Tailings Ponds The ponds should be allowed to dry out and the sediments removed and spread with the topsoil, unless the sediments contain toxic materials. If the ponds contain toxic materials, a plan will be developed to identify, dispose, and mitigate effects of the toxic materials. If necessary, amonitoring plan will also be implemented. The ponds should then be backfilled and reclaimed.
Visual Resources To the extent practicable, the reclaimed landscape should have characteristics that approximate or are compatible with the visual quality of the adjacent area.
All proposed salable mineral developments and any exploration that involves surface disturbance would have operation and reclamation plans. They would undergo an appropriate level of review and compliance with the National Environmental Policy Act.

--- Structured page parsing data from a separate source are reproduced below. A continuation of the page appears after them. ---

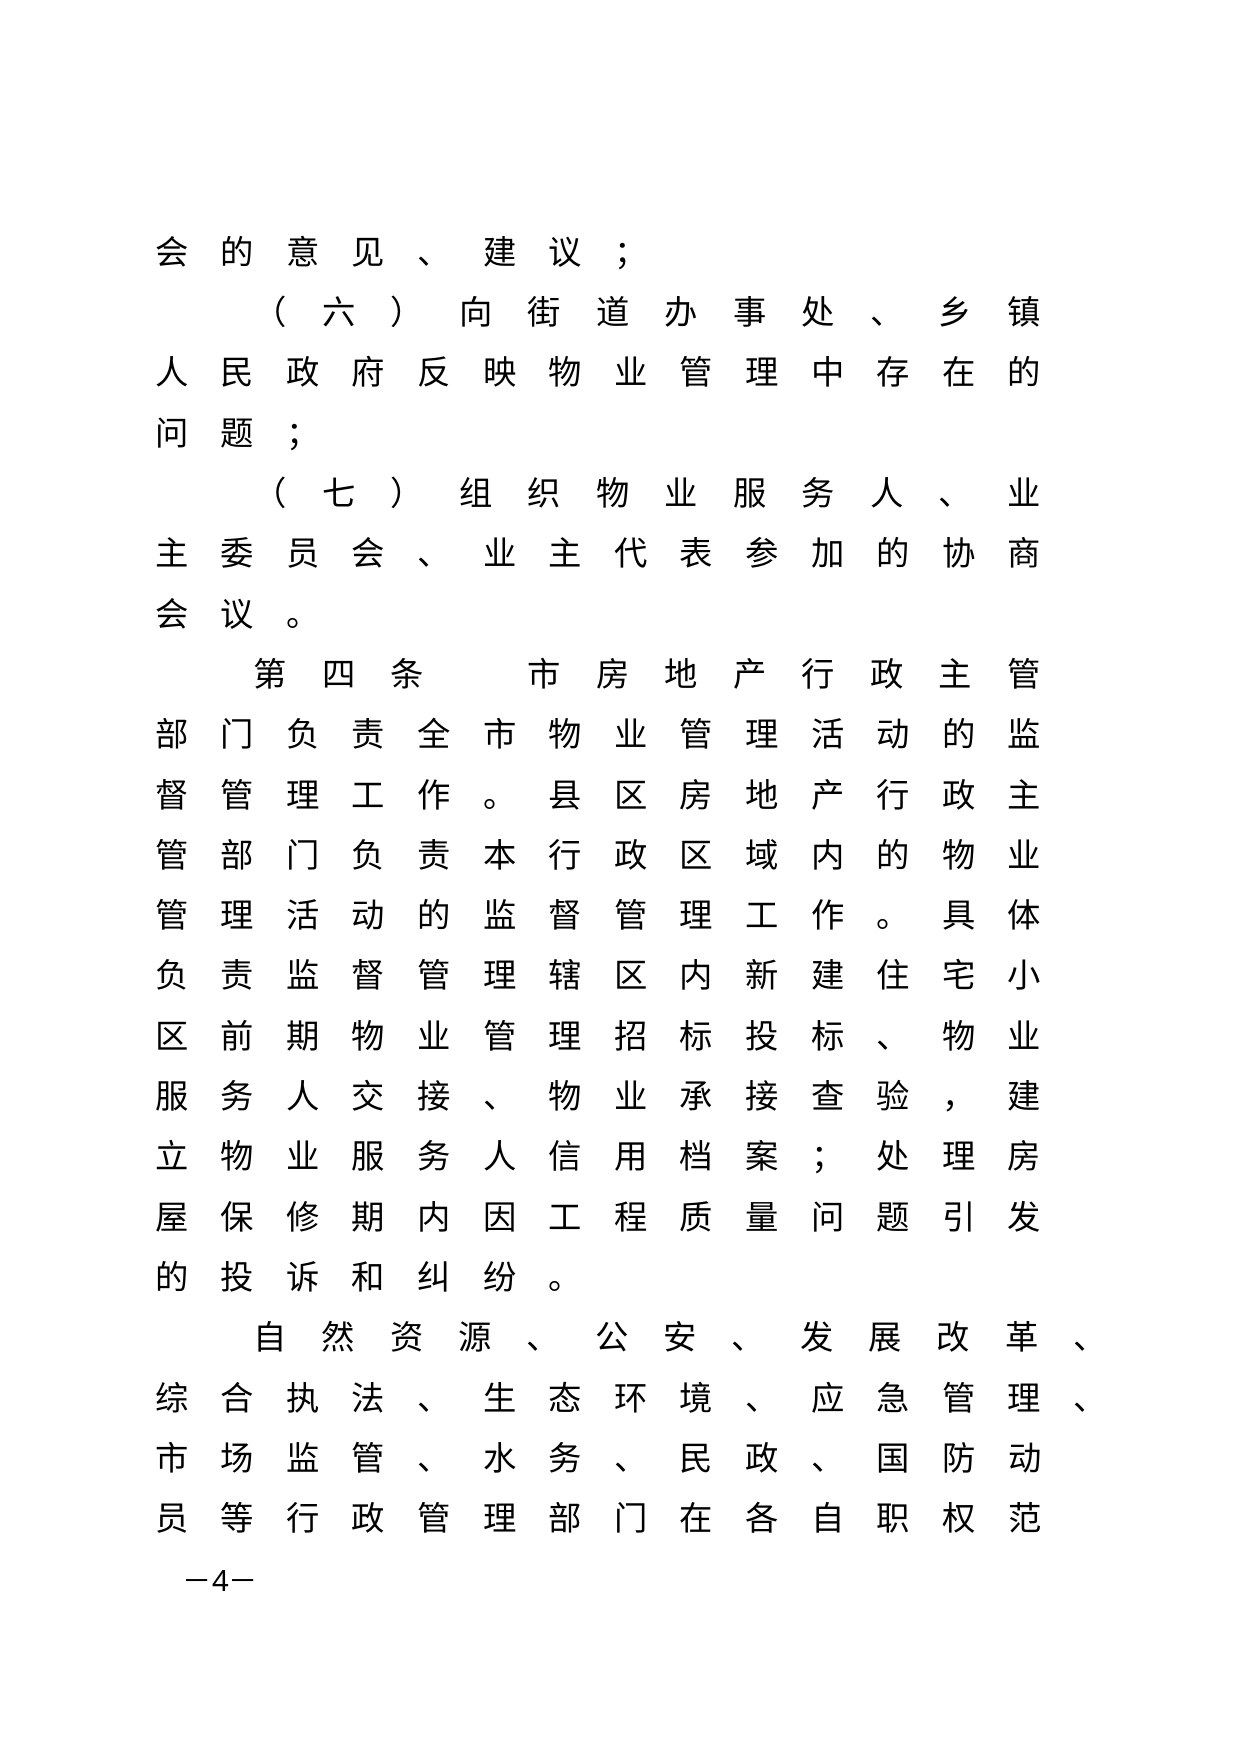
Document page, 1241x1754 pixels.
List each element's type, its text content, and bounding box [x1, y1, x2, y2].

text （五）听取业主、业主委员会的意见、建议； [155, 219, 1073, 280]
text 第四条 市房地产行政主管部门负责全市物业管理活动的监督管理工作。县区房地产行政主管部门负责本行政区域内的物业管理活动的监督管理工作。具体负责监督管理辖区内新建住宅小区前期物业管理招标投标、物业服务人交接、物业承接查验，建立物业服务人信用档案；处理房屋保修期内因工程质量问题引发的投诉和纠纷。 [155, 642, 1073, 1305]
text 自然资源、公安、发展改革、综合执法、生态环境、应急管理、市场监管、水务、民政、国防动员等行政管理部门在各自职权范围内，做好相关的监督管理工作，负责接受投诉，在七个工作日内处理并向投诉人答复。 [155, 1305, 1073, 1546]
text （七）组织物业服务人、业主委员会、业主代表参加的协商会议。 [155, 461, 1073, 642]
text （六）向街道办事处、乡镇人民政府反映物业管理中存在的问题； [155, 280, 1073, 461]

Due to steep terrain in the operating area, most quarry developments will require a series of benches to effectively maximize the amount of mineral materials to be removed in a safe maner. In most cases, bench height should not exceed 40 feet. If the bench will be used by bulldozers to access other parts of the quarry, the width of the bench should be at least 25 feet. If the bench is not used by equipment, then this width can be reduced to approximately 10 feet.
Clearing of timber and brush should be planned at least 10 feet beyond the edge of the excavation limit. Most often the brush will be piled and burned at the site, or scattered nearby.
If possible, all topsoil and overburden should be stockpiled and saved for eventual quarry site reclamation. These piles may need to be stabilized by mulching or seeding in order to minimize erosion during the winter months.
As a standard procedure, the excavation of the quarry floor should be designed with an outslope of approximately two percent to provide for adequate drainage of the floor. Compliance with this design should be made a requirement of all operators at the site.
The following requirements should be made a part of every contract or permit providing for the use of mineral material sites on the district.
Oversized boulders shall not be wasted but shall be broken and utilized concurrently with the excavated material.
The operator shall comply with local and state safety codes covering quarry operations, warning signs and traffic control. All necessary permits must be obtained from state and county agencies.
Use of the site for equipment storage and stockpiling rock material is allowed for the duration of the contract or permit. Use of the site beyond that time would be authorized under a special use permit.